When Gary Owens, who made several documentary record albums about comedians in the late Sixties, made one about the Marx Brothers, he did pronounce Leonard’s stage name as “Cheeko.” Apparently that pronunciation did have some currency, though “Chick-o” was the one Groucho used on his TV game show… I also used to know a health-food store proprietor who had been a caddy for Harpo when he was a kid. He pronounced the name as “Cheeko,” too… This all suggests to me that there were indeed people who, during the brothers’ careers, were familiar with that pronunciation, Groucho notwithstanding.
The Cheeko pronunciation was absolutely the predominate one among the public. It was the one I grew up using until I started reading biographies of them. Groucho used Chick-o properly but he knew it was mostly futile.
Today, almost every mention of the Brothers makes sure to mention that the correct pronunciation is Chick-o so it may have swung back to the original in the public mind. Maybe I’ll start a poll on it.
BTW, all of Groucho’s old vaudeville buddies called him Julie, since his real name is Julius and he didn’t start regularly going by Groucho in public until after the act left the small vaudeville circuits.
Poll away. Every vote counts. Results will be decided by the Huxley College.
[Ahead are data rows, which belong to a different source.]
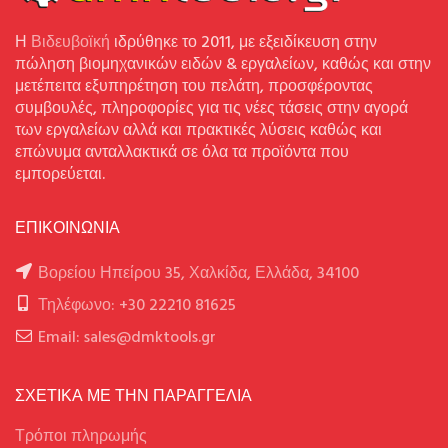
Η
Βιδευβοϊκή
ιδρύθηκε το 2011, με εξειδίκευση στην
πώληση βιομηχανικών ειδών & εργαλείων, καθώς και στην
μετέπειτα εξυπηρέτηση του πελάτη, προσφέροντας
συμβουλές, πληροφορίες για τις νέες τάσεις στην αγορά
των εργαλείων αλλά και πρακτικές λύσεις καθώς και
επώνυμα ανταλλακτικά σε όλα τα προϊόντα που
εμπορεύεται.
ΕΠΙΚΟΙΝΩΝΙΑ
Βορείου Ηπείρου 35, Χαλκίδα, Ελλάδα, 34100
Τηλέφωνο: +30 22210 81625
Email: sales@dmktools.gr
ΣΧΕΤΙΚΑ ΜΕ ΤΗΝ ΠΑΡΑΓΓΕΛΙΑ
Τρόποι πληρωμής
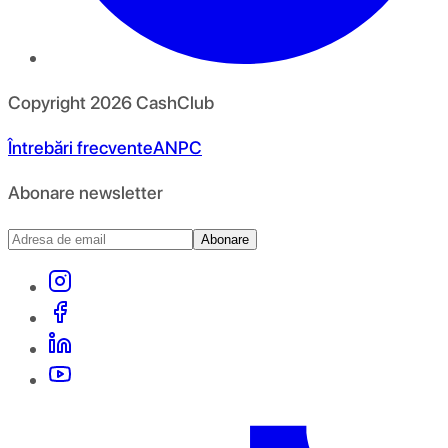
Copyright
2026
CashClub
Întrebări frecvente
ANPC
Abonare newsletter
Abonare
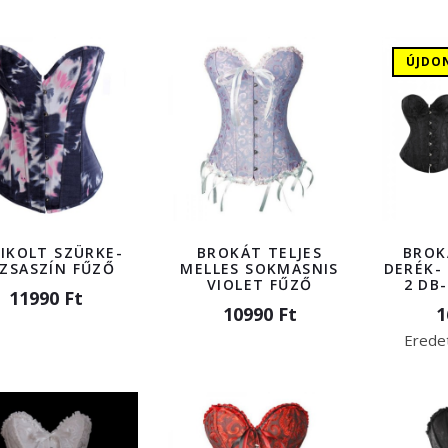
ÚJDO
IKOLT SZÜRKE-
BROKÁT TELJES
BROK
ZSASZÍN FŰZŐ
MELLES SOKMASNIS
DERÉK-
VIOLET FŰZŐ
2 DB
11990 Ft
10990 Ft
1
Eredet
There’s a short story where Harpo is being chased by some gangsters, who think he’s Chico (who owes them money). Harpo tried to explain things to them but they tell him* “Don’t try to fool us, Chico, we know there’s no brothers named Leonard or Arthur. And your brother Harpo’s got blond hair.”*
There was the time on his show that one of the contestants told Groucho she was from Chico, California. Groucho replied “I grew up around Chico myself.”
By all means…let’s have a poll.
According to Joe Adamson (whence came your Username), even Margaret Dumont addressed Groucho as “Julie,” since she could not countenance calling anyone “Groucho.”
(I once saw an episode of *You Bet Your Life * in which one contestant spoke with a French accent and called him “groo-show.”)
Whence me not. It comes directly out of Harpo Speaks.
[quote=“x-ray_vision, post:49, topic:581364”]
Who doubted it? It’s a well known line from Animal Crackers (1930).
[/QUOTE]You might want to read this thread and watch the clip over again. In the clip Groucho says “I don’t know” not “I’ll never know.” That’s the difference everyone else is talking about.
I see. I was merely referring to Adamson ’ s book, Groucho, Harpo, Chico, and Sometimes Zeppo, which is where I found it; I did not know of any other citing source.
Hell, if you haven’t read Harpo Speaks, get a copy now. It’s still in print from Limelight Editions.
I read it as a callow youth, hoping to hear about the Hollywood years. Instead, most of the book focuses on vaudeville and Broadway, when the Harpster was the toast of 1920s New York intelligentsia.
It was my introduction to Alex Woollcott and the other Algonquinians. And who knew croquet could be such a stimulating diversion?
Adamson is unquestionably the most fun of the biographies, except that it’s less of a true biography and more of a examination of the movies. It’s been a generation since that came out, so it’s probably time for another one, although I don’t think there’s a market today.
Harpo Speaks is a collection of tall tales from Harpo’s less-than-perfect memory. None of his details are to be trusted. That doesn’t lessen the fun if you don’t care whether an incident happened in Peoria or Albuquerque or in 1910 or 1916 or what age Harpo was at any given time or who the other acts were. Even Groucho changed the names of real people when he wrote nasty stories about them.
I got to the Algonquin crowd through Robert Benchley and the New Yorker humorists, so I already knew Harpo’s connection. As he put it at some point, they needed somebody who would listen.
Indeed. According to an article in Games Magazine, about 1980 (I can’t get to my issues right this minute), the term “Cutthroat” croquet was used; they even mentioned writer Moss Hart spending an entire summer on crutches after a misdirected foot shot.